Koteas is excellent here, of course, in a fantastically Eighties half-bald wig; the entire cast is great, from Jenkins, who has been an underrated and steady character actor presence in American film ever since he started going gray, to the kids in the lead roles. Moretz is the one of the pair that went on to have the bigger film career, but it’s really Smit-McPhee’s movie in a lot of ways, and he’s still kicking around as a character actor; the most recent thing he’s been in that you’ve probably heard of is The Power of the Dog. He’s grown up into a very strange-looking (complimentary) and striking man and he was almost even more so as a child; as far as, “Oh yeah, adorable but you can definitely see him ten years from now as a guy who guts homeless men in the park for his vampire mistress” goes, it’s great casting and he does very well in the role.
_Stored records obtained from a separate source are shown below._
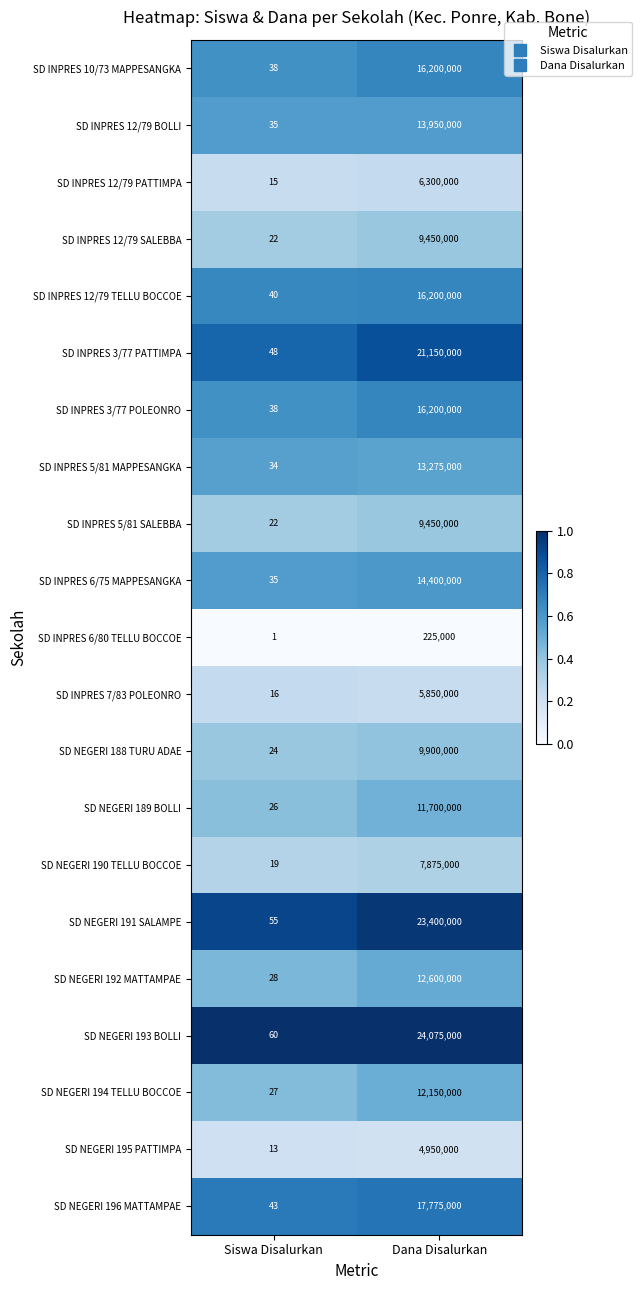

Where is SD INPRES 5/81 MAPPESANGKA nearest to the value 6637517?

Siswa Disalurkan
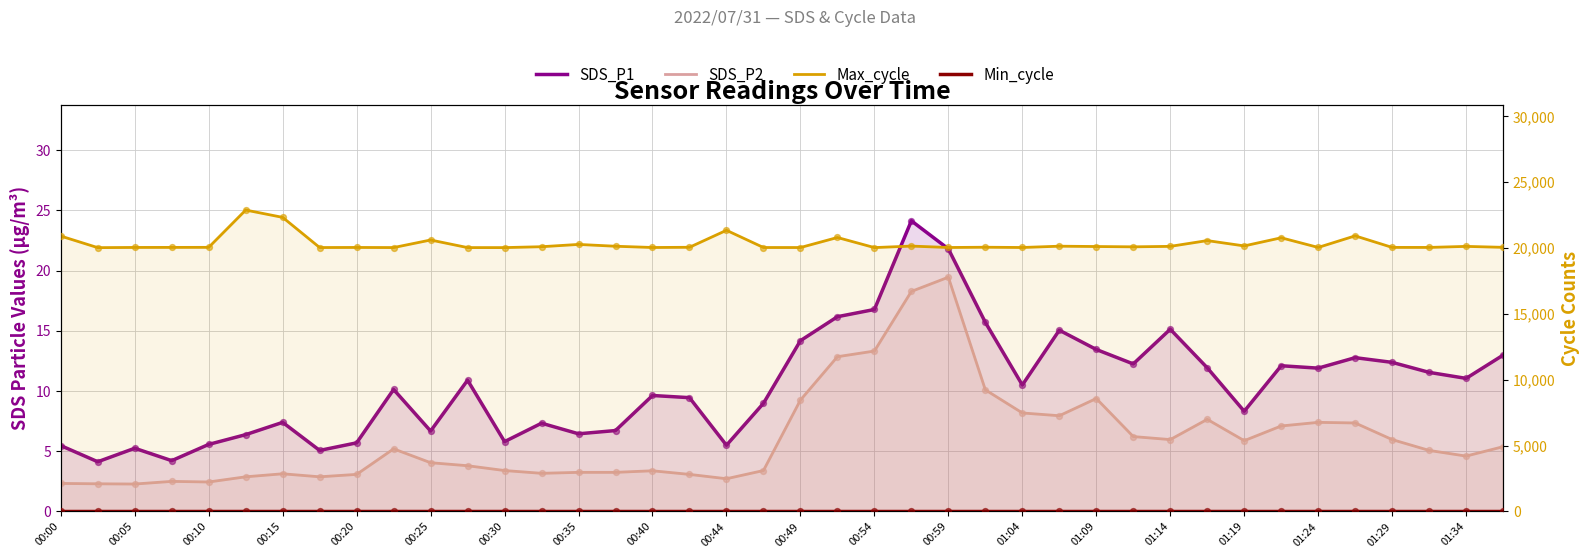

Is the value of SDS_P1 at 29 greater than the value of Max_cycle at 00:54?

No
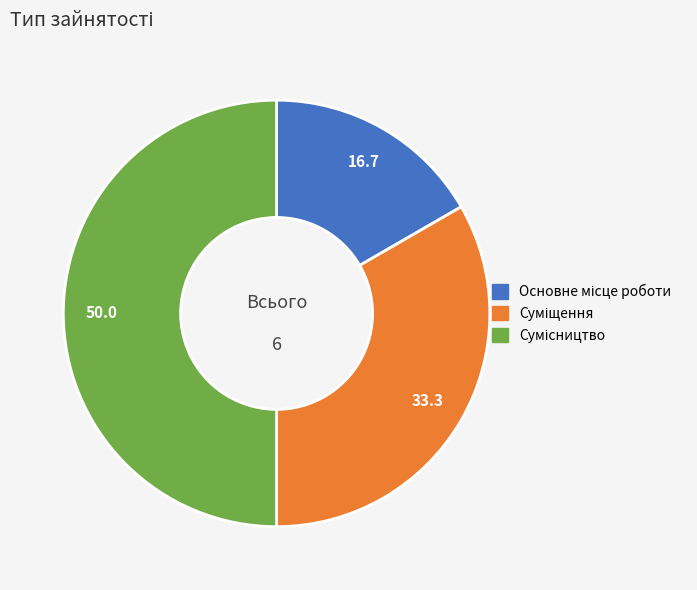

The Основне місце роботи slice represents 17% of the pie. True or false?

True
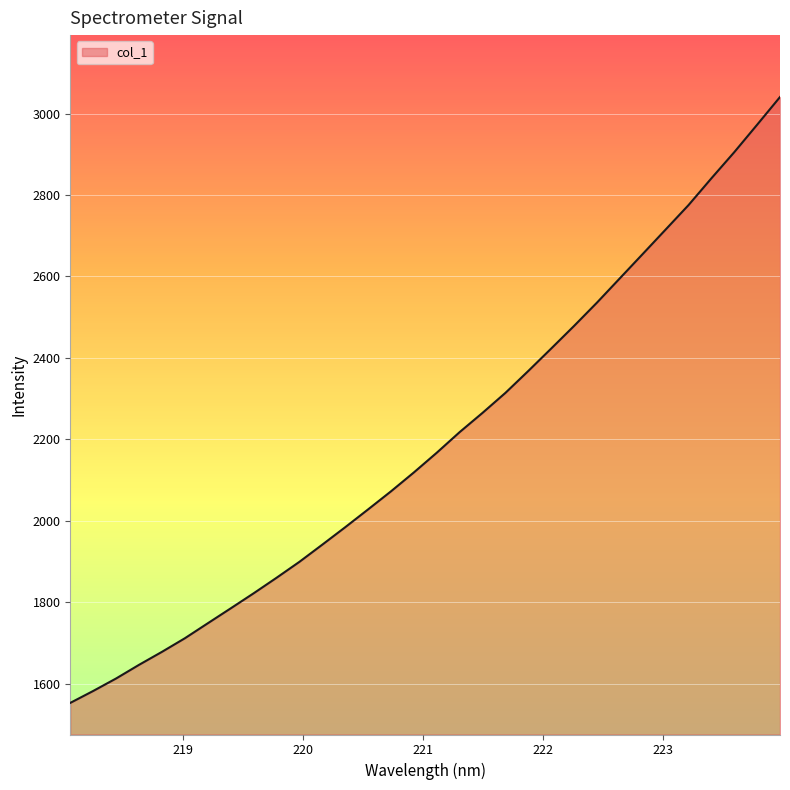

What is the maximum value shown in the chart?

3040.5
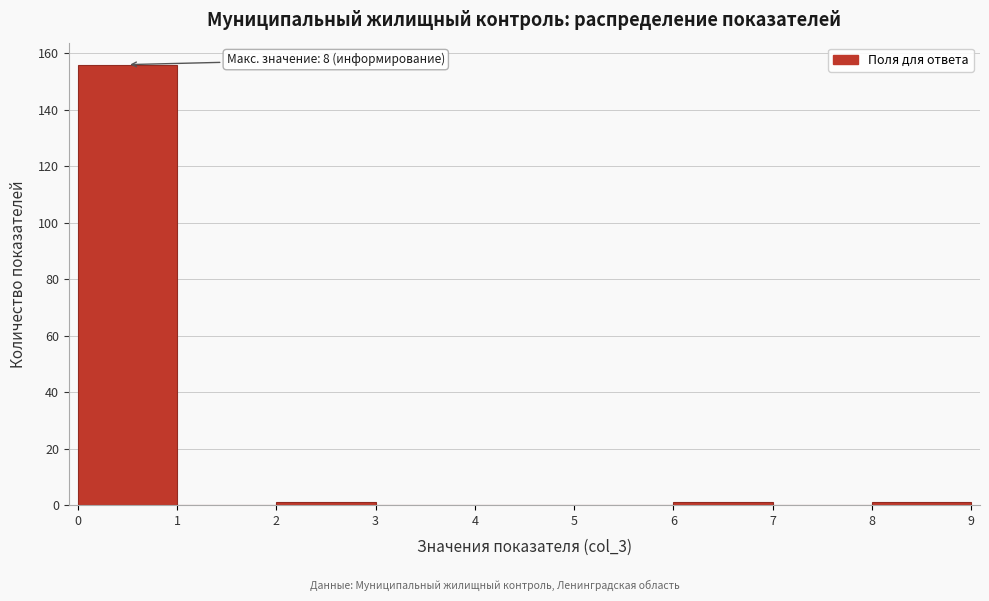

Which range on the x-axis has the tallest bar?

0 to 1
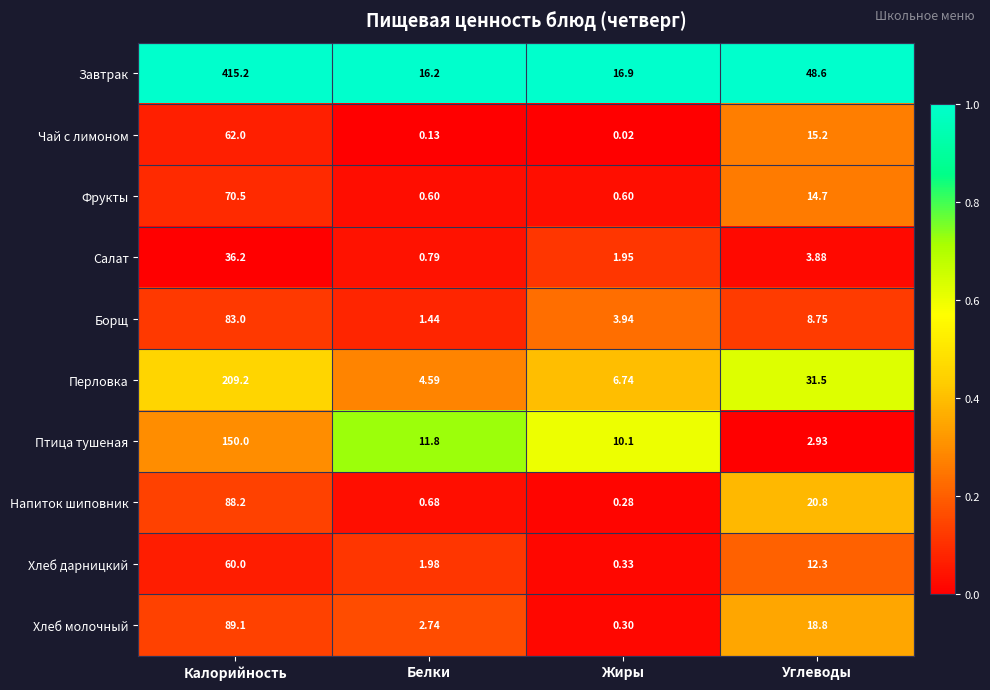

Where does the Фрукты series first go above 14?

Калорийность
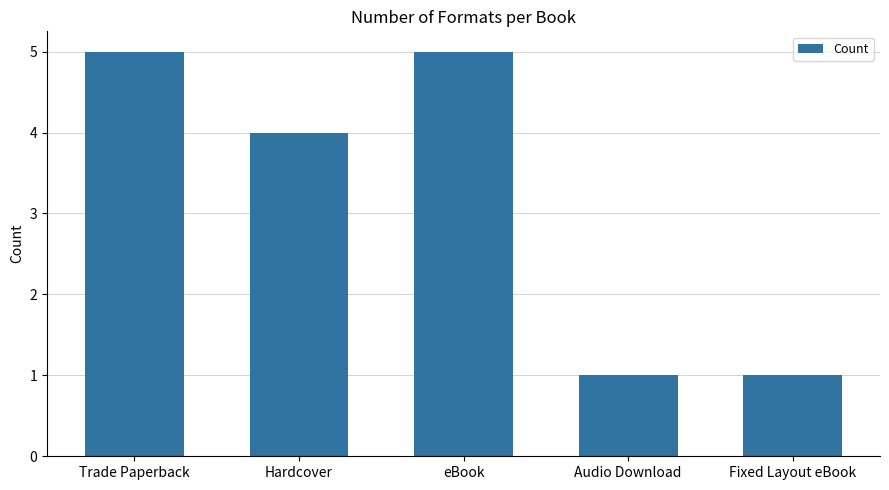

Reading left to right, list all the values displayed in this chart.

5	4	5	1	1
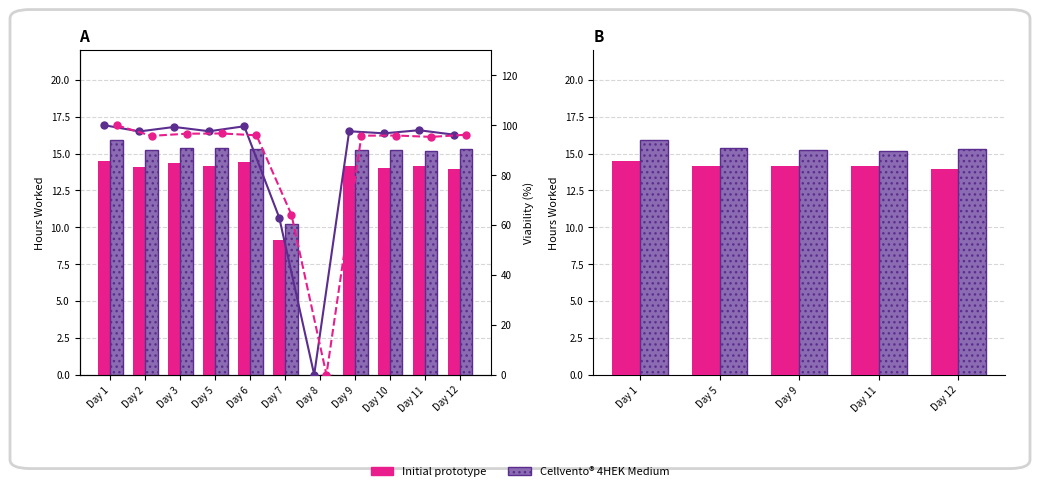

At which category is the sum across all series the highest?

Day 1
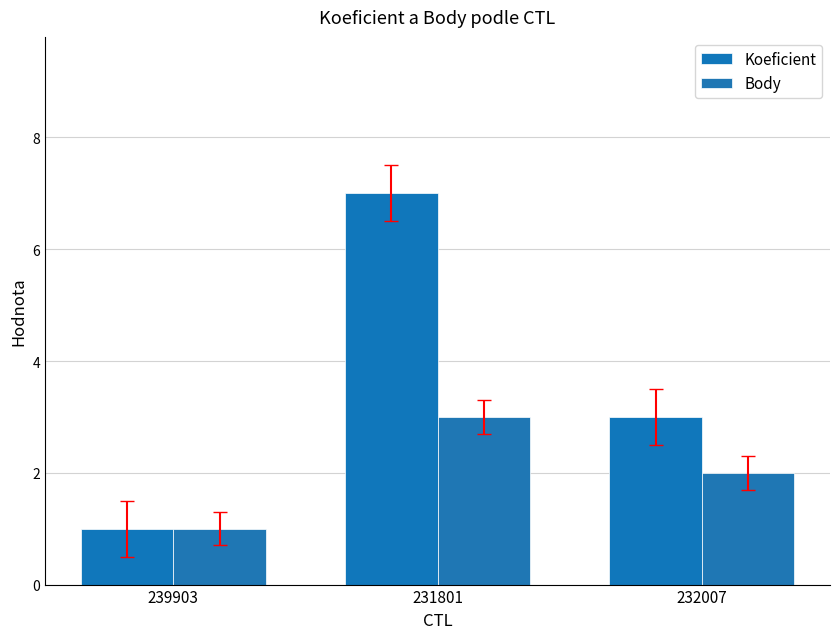

What is the label of the 2nd bar from the left?

231801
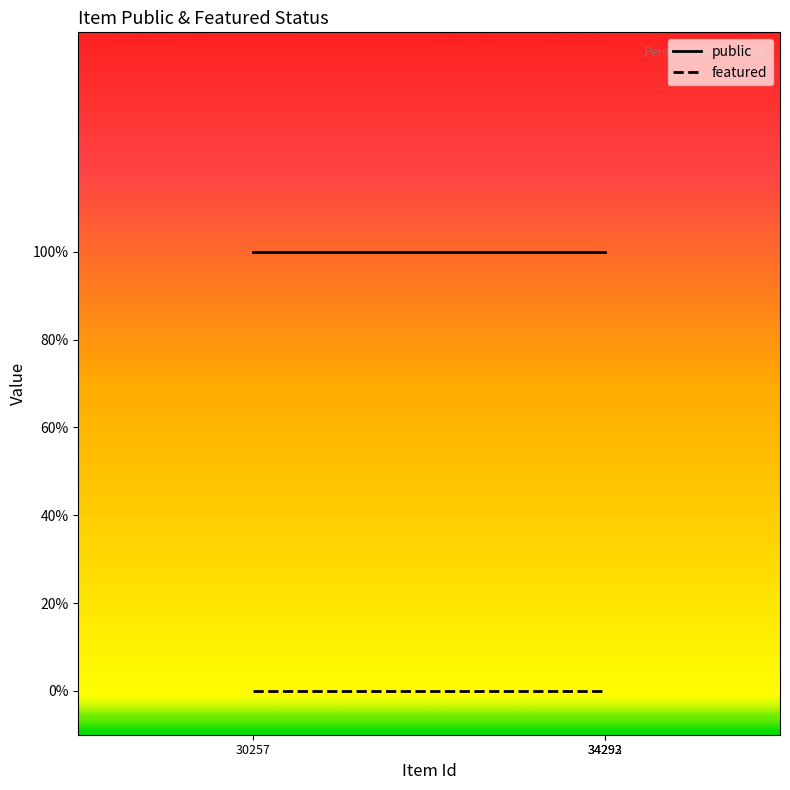

Reading left to right, transcribe all the data shown in this chart.

public: 1	1	1
featured: 0	0	0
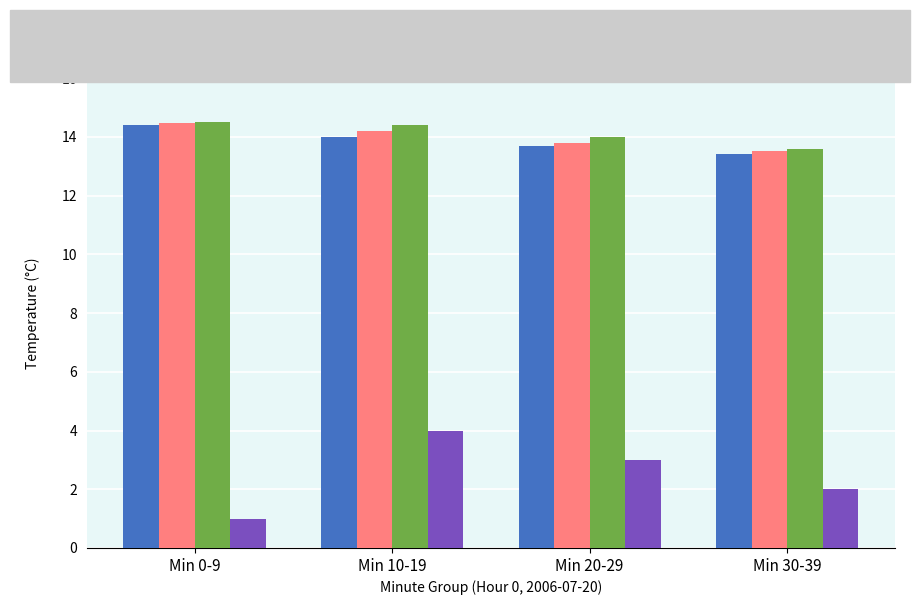

How many groups of bars are there?

4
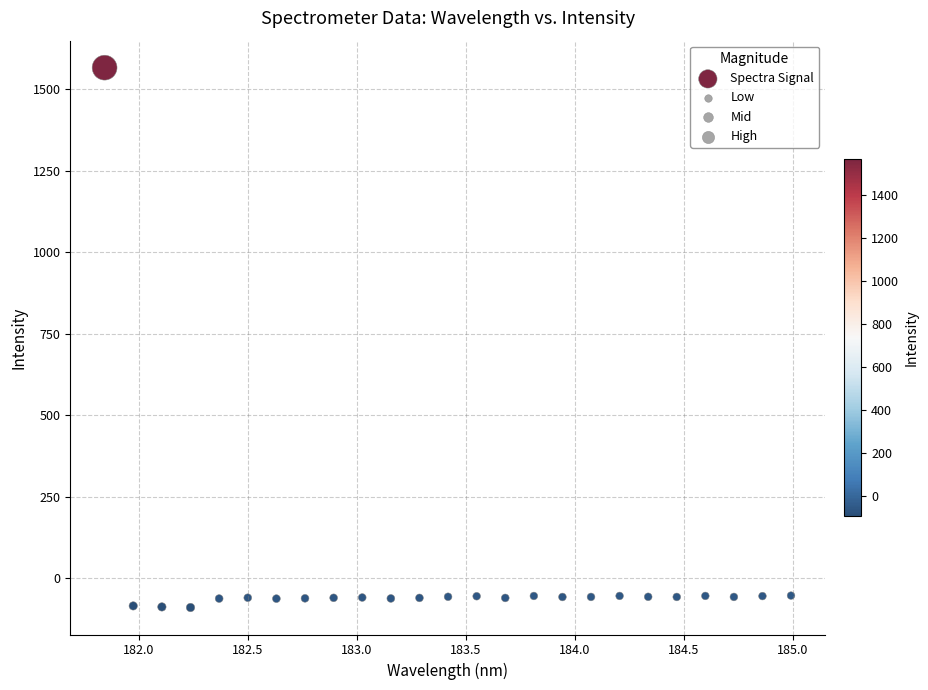

What is the range of X values (max minus min)?

3.1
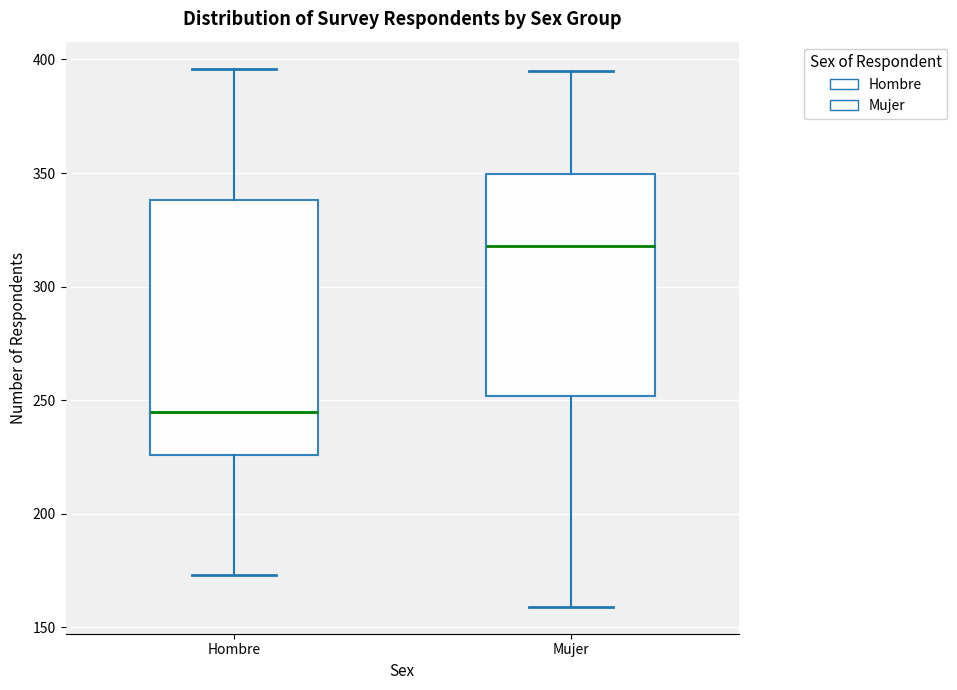

Where does the upper whisker of the box for Hombre end on the y-axis? The values are not printed on the chart, so give them approximately, as read against the axis.

395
This was a very useful movie for its director and leads, and surely a good paycheck for the rest of the cast, but it’s probably one of the most inessential films covered here so far -- and it’s not our first remake! The two Fright Nights, while recognizably the same basic film premise, were extremely divergent experiences! But this impulse over the last decade or so to immediately turn around a European property with an American remake that remains strictly faithful to the source material excepting that it happens in America and it looks worse -- the Cold Pursuits to the In Order of Disappearances of the world; The Agencys to the Les Bureaus de Légendes -- comes far less from the idea of reinterpreting something old for a new time but instead repurposing a foreign IP for a domestic market. That’s not a new concept, but the speed and faithfulness is. In the case of Cold Pursuit, the studio let Hans Petter Moland direct his own adaptation, and he quite sensibly nodded, said, “I did the film correctly the first time,” and made nearly a shot-for-shot remake of In Order of Disappearance with a higher budget final action sequence. The only reason Let Me In isn’t right up there in that tier of re-shoot remakes is because of Reeves’s conscious, intentional flourishes to beat the charges; the cop character, the in medias res beginning, removing the subplot where his father has left his mother to go live out in the suburbs with another man (also unsurprising for a 2010 American film to cut). It ends up a perfectly fine film, but not one you should watch given the choice between it and the original. It simply was shot at a time when all movies in America looked bad. Arguably that time continues to this day.